At the heart of the programme is a focus on small and medium-sized enterprises (SMEs), often the most exposed to climate shocks, yet the least equipped to adapt.
By improving access to finance for climate-resilient and sustainable practices, the initiative not only fortifies supply chains but also promotes long-term resilience in regions most vulnerable to climate-related disruptions.
It’s a strategic play: one that recognises that adaptation doesn’t happen in isolation but through systemic support across the economic fabric.
Advanced Data Analytics for Positive ROI
For portfolio managers, advanced data analytics are proving to be a decisive tool in reshaping lending practices amid mounting climate risks. By pinpointing high-risk geographies and asset classes, data-driven insights enable the development of targeted strategies that not only mitigate potential financial losses but also uncover untapped market opportunities.
Adjusting lending instruments to incorporate climate risk allows for the creation of innovative products - such as green loans, adaptation-linked bonds, and climate-resilient infrastructure financing - that diversify revenue streams and strengthen portfolio resilience.
The integration of climate risk assessments into credit evaluations helps reduce exposure to vulnerable assets, lowers default rates, and limits costly write-offs.
In doing so, banks position themselves to support high-impact sectors like sustainable agriculture and disaster-prevention infrastructure - areas set to grow in relevance as climate volatility increases.

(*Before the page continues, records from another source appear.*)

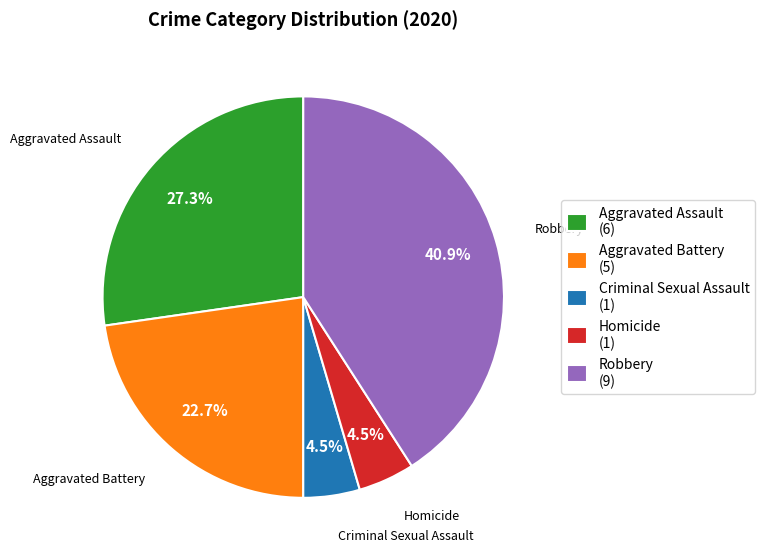

Approximately how many times larger is the value at Homicide compared to Criminal Sexual Assault?

1.0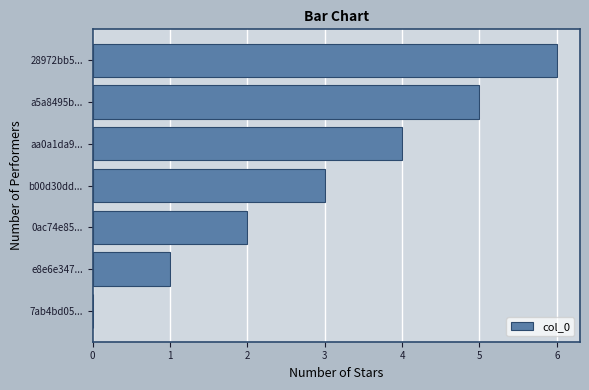

Approximately how many times larger is the value at aa0a1da9... compared to a5a8495b...?

0.8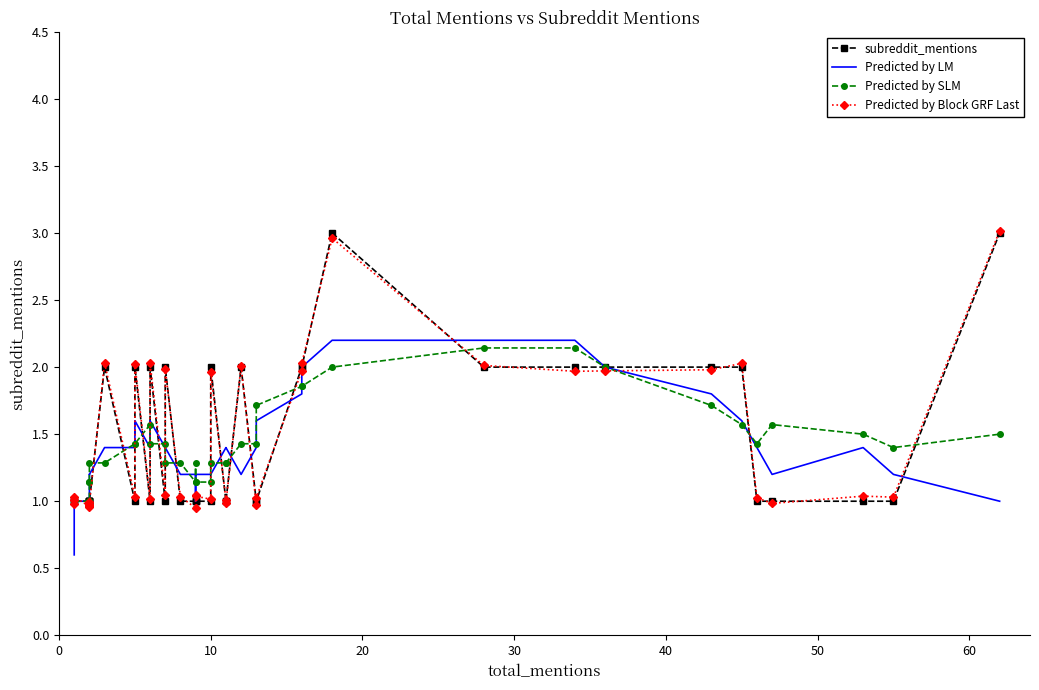

Reading left to right, extract all data points from this chart.

subreddit_mentions: 1.0	1.0	1.0	1.0	1.0	1.0	1.0	1.0	1.0	2.0	1.0	2.0	1.0	2.0	1.0	2.0	1.0	1.0	1.0	1.0	1.0	2.0	1.0	1.0	2.0	1.0	1.0	2.0	2.0	3.0	2.0	2.0	2.0	2.0	2.0	1.0	1.0	1.0	1.0	3.0
Predicted by LM: 0.6	0.8	1.0	1.0	1.0	1.0	1.0	1.2	1.2	1.4	1.4	1.6	1.4	1.6	1.4	1.4	1.2	1.2	1.0	1.2	1.2	1.2	1.4	1.4	1.2	1.4	1.6	1.8	2.0	2.2	2.2	2.2	2.0	1.8	1.6	1.4	1.2	1.4	1.2	1.0
Predicted by SLM: 1.0	1.0	1.0	1.0	1.0	1.0	1.1	1.1	1.3	1.3	1.4	1.4	1.6	1.4	1.4	1.3	1.3	1.1	1.3	1.1	1.1	1.3	1.3	1.3	1.4	1.4	1.7	1.9	1.9	2.0	2.1	2.1	2.0	1.7	1.6	1.4	1.6	1.5	1.4	1.5
Predicted by Block GRF Last: 1.0	1.0	1.0	1.0	1.0	1.0	1.0	1.0	1.0	2.0	1.0	2.0	1.0	2.0	1.0	2.0	1.0	1.0	1.0	1.0	1.0	2.0	1.0	1.0	2.0	1.0	1.0	2.0	2.0	3.0	2.0	2.0	2.0	2.0	2.0	1.0	1.0	1.0	1.0	3.0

Tools such as Climate X’s Carta, Spectra, and Adapt equip banks with the data needed to operationalise these strategies, turning climate risk management from a compliance exercise into a driver of long-term profitability and competitive advantage.
Conclusion
As climate risks intensify and the physical impacts become harder to ignore, banks are under growing pressure to adapt. Yet, despite the mounting evidence, most sustainable lending efforts still focus overwhelmingly on mitigation. To protect asset values and ensure long-term profitability, climate adaptation must move to the forefront, becoming a core pillar of lending strategies rather than a secondary consideration.
That shift demands more than policy - it requires the right tools.
Prioritising adaptation finance and integrating innovative data solutions, such as Climate X’s advanced analytics, allows banks to better quantify climate-related losses, identify emerging risks, and uncover new commercial opportunities. With accurate, granular insights, financial institutions can position themselves not just to weather the storm, but to thrive through it.
For portfolio managers, this is both a challenge and a chance to lead. By embedding adaptation into the heart of lending decisions, supported by robust data and purpose-built financial instruments, banks can deliver long-term resilience for real assets. In doing so, they stand to unlock enduring financial returns - while reinforcing their role in building a more climate-ready economy.